> [SOURCE TEXT]

Original poster: "Barton B. Anderson" <bartb@xxxxxxxxxxxxxxxx>

Hi D.C.,

Seems the coils is large enough to make it possible to place the primary internal to the secondary. Due to 9.25 kHz, a helical primary might be worth a look. About a 5 foot diameter using 3" tubing. Need 12 turns which makes the primary coil height 70" tall. To keep coupling to about .137, the top of the primary would reach into the secondary about 22" of the full 70" primary. Throw the following into the program and see what you think.

r1 = 36
r2 = 36
h1 = 10
h2 = 80
turns = 12
diam. = 3
cap = 1.6 uF

The primary could then actually be transported within the secondary for shipment and lowered to position for running. Plenty of pri to sec proximity of 5" from edge of primary to edge of secondary.

Take care,
Bart


Tesla list wrote:

Original poster: "D.C. Cox" <resonance@xxxxxxxxxxxx>


I'm presently in the process of designing the "world's largest portable Tesla transformer". It will be a 60 ft tall unit x 7 ft. dia sec coil, running as a DRSSTC, 160 kW continuous input, crowned with a 8 ft dia. toroid and above that, a 20 ft dia toroid. Our present design target, using 24 pcs of PowerEx 2400 Amp, 1700 Volt IGBTs, all carefully linked together in a low inductance configuration, with 3 inch wide x 1/4 inch thick copper plate (H-bridge with 6 of these massive IGBTs on each corner). Planned buss voltage is 800 VDC. Solid state control of the 440 Volt, 3 phase, 400 Amp inputs with very large SCRs --- similar to the smaller control system we are developing for our dual MOT coil with 7 - 7.5 ft long sparks running off a 120 VAC circuit.

Pri cap, with res. freq of 10 kHz, works out to 6 uF, 10 kV Maxwell pulse cap, with a 3.1 turn pri (thanks again to Bart's great JAVATC program).

The base will be 26 ft in dia. and can be disassembled for transport.
The sec coil is going to have the winding, 31,000 ft of # 6 AWG wire, glassed inside after winding. This unit is 7 ft in dia and 44 ft long, but still transportable on a lowboy truck.

The primary is 3.1 turns, tapped, with a total of 3.5 turns. Our original design was to use 4 inch copper tubing to form the pri, but this is where the problem is coming into play. If we build a 26 ft dia coil, 3 turns, of 4 inch dia copper tubing, how do we disassemble the beast for transport.?

So far, a few ideas we are tossing around:

1) Use 1/4 turn sections of the copper tubing and link each 1/4 turn section together with massive copper blocks, 5 x 5 inches square x 6 inches long. Butt the primary 1/4 turn sections together and use a lot of brass setscrews to firmly capture the 1/4 turn sections in the brass blocks. I'm worried the resistance might become an issue with nearly 12 "copper connectors" joining the pieces together. I would like to use he large 4 inch copper tubing but it seems joining them together might be a problem, and trying to haul it assembled just will not work as the height would be too much for interstate bridges and city streets with cross-wires, etc.

2) It's not possible to use 2-3 inch dia. copper cable as the weight would be too high for assembly handling.

3) Perhaps use 1 inch dia copper cable and then wind 4 of these 1 inch dia. lengths in parallel to form the 3.5 turn primary. Handling 1 inch dia. copper cable should not be too much of a problem for a crew working with a small crane (which we will have onsite to erect the sec coil and attach the large toroids). With this idea, I probably would join the 4 cables together every 1/4 turn with some solid machined copper clamps to insure even current distribution in the primary.

I know there are some great thinkers on this list and a few good machinists, so ideas please!! We are open to consider every idea and try to adopt the one we think will work best.

Best regards,

Dr. Resonance
Resonance Research Corp.

> [PROVIDED MATERIAL]
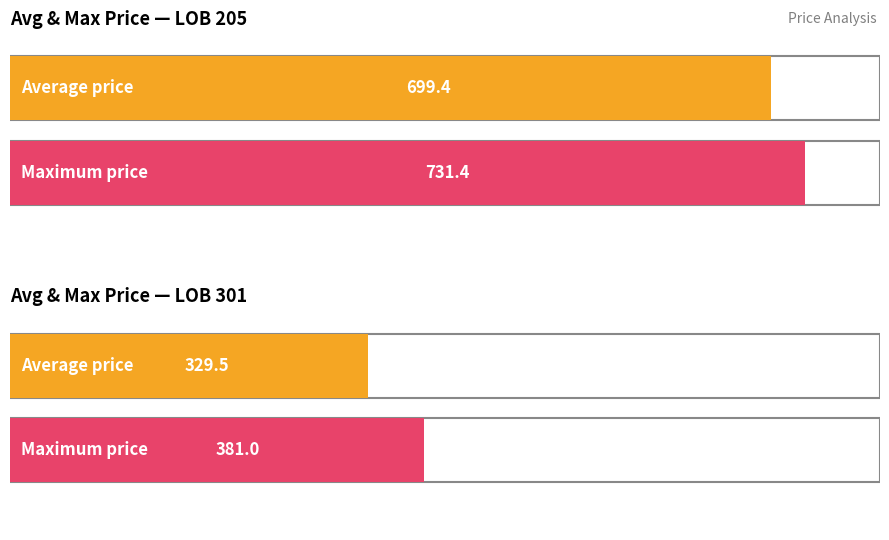

Where is Average utilization nearest to the value 423?

301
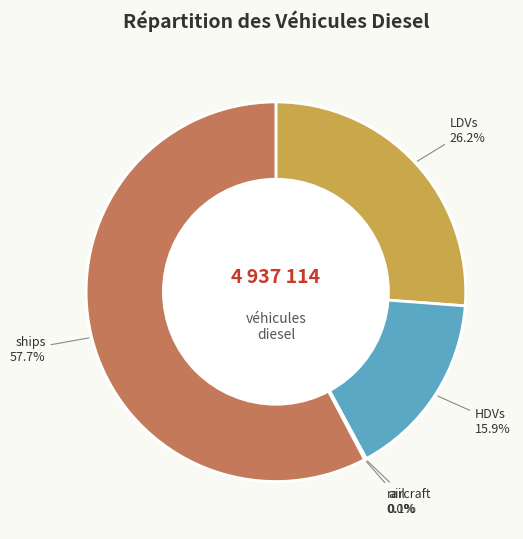

Between HDVs and LDVs, which is larger?

LDVs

> [WORK REQUEST]
Rewrite the part of the Tesla coil thread starting at "1) Use 1/4 turn" and ending at "with cross-wires, etc.", replacing "setscrews" with "bolts".

> [ANSWER TO THE PROBLEM]
1) Use 1/4 turn sections of the copper tubing and link each 1/4 turn section together with massive copper blocks, 5 x 5 inches square x 6 inches long. Butt the primary 1/4 turn sections together and use a lot of brass bolts to firmly capture the 1/4 turn sections in the brass blocks. I'm worried the resistance might become an issue with nearly 12 "copper connectors" joining the pieces together. I would like to use he large 4 inch copper tubing but it seems joining them together might be a problem, and trying to haul it assembled just will not work as the height would be too much for interstate bridges and city streets with cross-wires, etc.